On January 16, 1991, U.S. and other allied forces launched a devastating attack of Iraq and its armed forces in Kuwait. The Allied bombing was intended to damage Iraq’s infrastructure so as to hinder its ability to prosecute war by lowering both civilian and military morale. The United States led the allied forces, but 34 nations also provided troops and/or financial support for the military operations. Among these are: Afghanistan, Argentina, Australia, Bahrain, Bangladesh, Britain, Canada, Czechoslovakia, Denmark, Egypt, France, Germany, Greece, Hungary, Honduras, Italy, Kuwait, Morocco, The Netherlands, Niger, Norway, Oman, Pakistan, Poland, Portugal, Qatar, Saudi Arabia, Senegal, South Korea, Spain, Syria, Turkey, and The United Arab Emirates. (See: http://www.historyguy.com/GulfWar.html#gulfwardates or http://www.cnn.com/SPECIALS/2001/gulf.war/facts/gulfwar/)

U.S. media portrayed the Iraqi military as a global threat and as a formidable military opponent to the United States. Nevertheless, the military outcome of the war was one-sided in the extreme. Of the more than 500,000 U.S. troops engaged in the war, 148 died in battle, many from “friendly fire.” Total allied losses were minimal. By contrast, in June 1991, the U.S. military reported more than 100,000 Iraqi soldiers killed, 300,000 wounded. Some human rights groups claimed a higher number of Iraqis killed in battle.

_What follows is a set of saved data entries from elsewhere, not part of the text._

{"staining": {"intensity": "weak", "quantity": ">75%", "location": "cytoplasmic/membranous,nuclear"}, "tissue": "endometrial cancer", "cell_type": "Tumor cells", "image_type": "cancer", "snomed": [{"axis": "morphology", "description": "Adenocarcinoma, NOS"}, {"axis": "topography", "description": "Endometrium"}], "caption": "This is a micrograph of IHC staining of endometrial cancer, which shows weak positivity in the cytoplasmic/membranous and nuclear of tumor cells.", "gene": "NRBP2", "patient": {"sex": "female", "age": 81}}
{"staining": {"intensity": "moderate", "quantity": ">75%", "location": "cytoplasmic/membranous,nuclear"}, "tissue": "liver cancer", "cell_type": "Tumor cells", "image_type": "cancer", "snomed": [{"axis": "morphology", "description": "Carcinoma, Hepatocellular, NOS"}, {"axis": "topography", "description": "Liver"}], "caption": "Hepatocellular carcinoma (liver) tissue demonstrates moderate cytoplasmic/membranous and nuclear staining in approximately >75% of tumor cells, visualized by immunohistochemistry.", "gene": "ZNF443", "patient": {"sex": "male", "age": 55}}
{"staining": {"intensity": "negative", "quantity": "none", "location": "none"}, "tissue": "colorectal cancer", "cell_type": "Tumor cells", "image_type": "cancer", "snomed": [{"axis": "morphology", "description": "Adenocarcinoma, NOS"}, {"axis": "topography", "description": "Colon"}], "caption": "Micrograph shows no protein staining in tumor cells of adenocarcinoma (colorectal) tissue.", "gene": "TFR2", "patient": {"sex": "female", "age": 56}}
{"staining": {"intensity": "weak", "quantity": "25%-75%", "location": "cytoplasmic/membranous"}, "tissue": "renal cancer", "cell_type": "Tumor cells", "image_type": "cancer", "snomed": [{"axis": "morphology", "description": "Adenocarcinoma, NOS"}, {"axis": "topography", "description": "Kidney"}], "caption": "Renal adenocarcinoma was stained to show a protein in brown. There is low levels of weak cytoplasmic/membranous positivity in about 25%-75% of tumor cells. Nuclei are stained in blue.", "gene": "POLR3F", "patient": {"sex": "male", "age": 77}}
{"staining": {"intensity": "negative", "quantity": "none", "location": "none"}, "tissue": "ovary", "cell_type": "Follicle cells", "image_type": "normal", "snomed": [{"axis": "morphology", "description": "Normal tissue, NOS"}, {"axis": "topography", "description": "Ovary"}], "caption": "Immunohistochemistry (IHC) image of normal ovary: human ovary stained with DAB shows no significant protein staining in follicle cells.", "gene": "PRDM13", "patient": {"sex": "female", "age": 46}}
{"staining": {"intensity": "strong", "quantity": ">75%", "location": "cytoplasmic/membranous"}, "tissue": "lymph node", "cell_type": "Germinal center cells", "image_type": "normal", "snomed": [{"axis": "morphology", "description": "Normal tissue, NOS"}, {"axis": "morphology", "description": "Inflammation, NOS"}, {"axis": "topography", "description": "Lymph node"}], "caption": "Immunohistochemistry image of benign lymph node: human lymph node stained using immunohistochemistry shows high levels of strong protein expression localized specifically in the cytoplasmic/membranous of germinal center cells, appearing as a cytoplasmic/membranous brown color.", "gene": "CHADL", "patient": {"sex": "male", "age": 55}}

According to Baghdad, civilian casualties numbered more than 35,000. However, after the war, some scholars report that the number of Iraqi soldiers killed was significantly less than 100,000. Whatever the numbers, the Iraqi army was completely routed, and all surviving Iraqi military units withdrew to Iraq. “Desert Storm,” as the war was called, destroyed 80% of Iraq’s weaponry, and the international monitoring and inspections that followed the war (see the next section), resulted in at least 90% of Iraq’s pre-invasion weaponry eliminated.

Former U.S. Attorney General, Ramsey Clark, and International Action Center have reported devastating effects of the U.S. and British bombing on the Iraqi civilian population, including the use of depleted uranium from U.S. bombs that have led to cancer and unprecedented levels of birth defects in Iraq. More than 600,000 pounds of depleted uranium was left in Iraq after the war (See the International Action Center web site: http://www.iacenter.org/depleted/du.htm).

The war also had negative repercussions for U.S. soldiers. Some have reported the effects “Gulf War Syndrome” and other debilitating health consequences from exposure to harmful chemical and/or biological agents (see e.g. HERE)

U.S. Disinformation Campaigns

It is difficult to document or even estimate the extent of psychological operations, propaganda projects, and disinformation propagated by the U.S. government to enlist public support for military campaigns against Iraq. However, two examples have been documented and are well known: false reports of an Iraqi troop buildup threatening Saudi Arabia, and a manufactured story recited in congressional hearings about Iraqi soldiers killing newborn babies in a Kuwaiti hospital. The film “Hidden Wars” [2] and Pacifica National Radio have presented coverage of these stories.